Aoun, the head of Lebanon’s Free Patriotic Movement (FPM) and the unrelenting candidate for Lebanon’s presidency is not a consensual candidate, according to Russian Deputy Foreign Minister Mikhail Bogdanov.
According to a report in Lebanon’s Al Akhbar newspaper, the Russian diplomat advised Aoun to allow other Maronite candidates to run. Russia is a close ally of the March 8 alliance, which includes Hezbollah and other pro-Syrian political groups.
Infuriated by Bogdanov’s statements, Aoun told the Al Jumhuriyyah daily that he would call his supporters to mobilise street protests.
“I will not accept a repeat of Syrian [hegenomy] and I will not allow a puppet president to be elected,” he said, glossing over his chequered past with Damascus.
Aoun repeated his anti-corruption mantra, even though few Lebanese politicians boast transparent records.
The FPM leader’s insistence on running for president baffles many in Lebanon as he has repeatedly failed to win a majority of votes in parliament.
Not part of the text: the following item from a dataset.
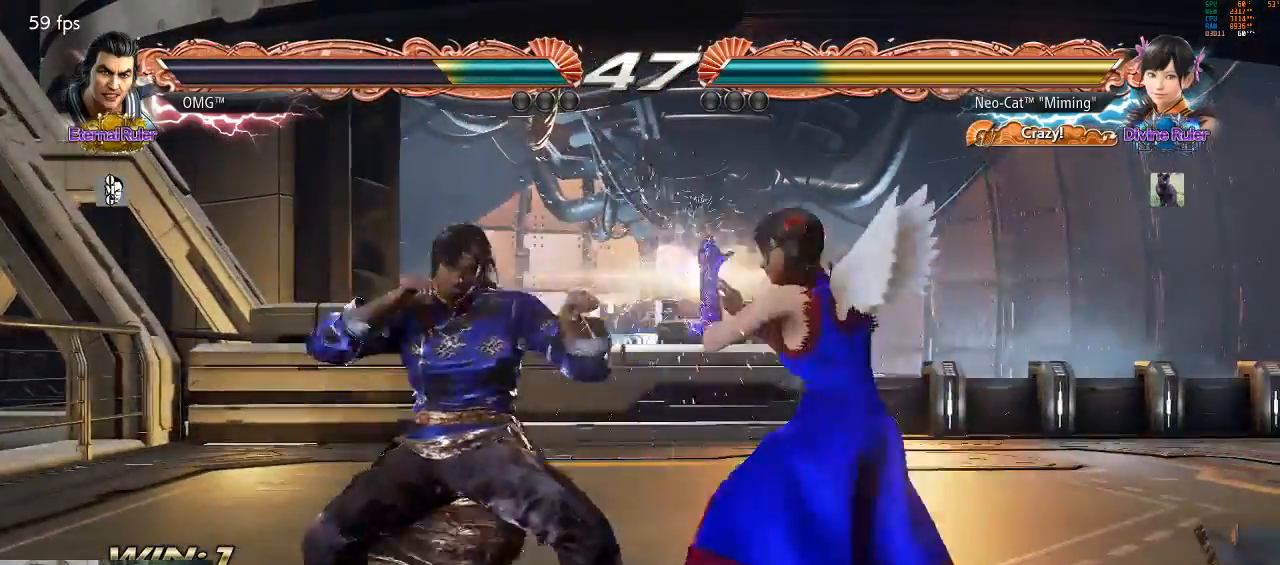
{"dt_ms": 500, "buttons": [], "left_stick": "down-right"}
Bogdanov’s comments come as a real surprise to the Iranian-backed March 8 alliance who consistently counted on Russian support in the past.
The deputy foreign minister said that Moscow stood at an equal distance from all political parties in Lebanon.
In May, a meeting between Russian President Vladimir Putin and the March 14 leader, former prime minister Sa’ad Hariri, sparked a heated exchange between Bogdanov and the Iranian deputy foreign minister Hussain Amir Abdollahian.
Pro-Hezbollah daily Al Akhbar quoted Bogdanov as telling Abdollahian that holding on to hopes of candidacy was ‘ineffective’ and would prolong a vacuum of the presidency that would have negative repercussions on Lebanon’s stability and the interests of its Christian population.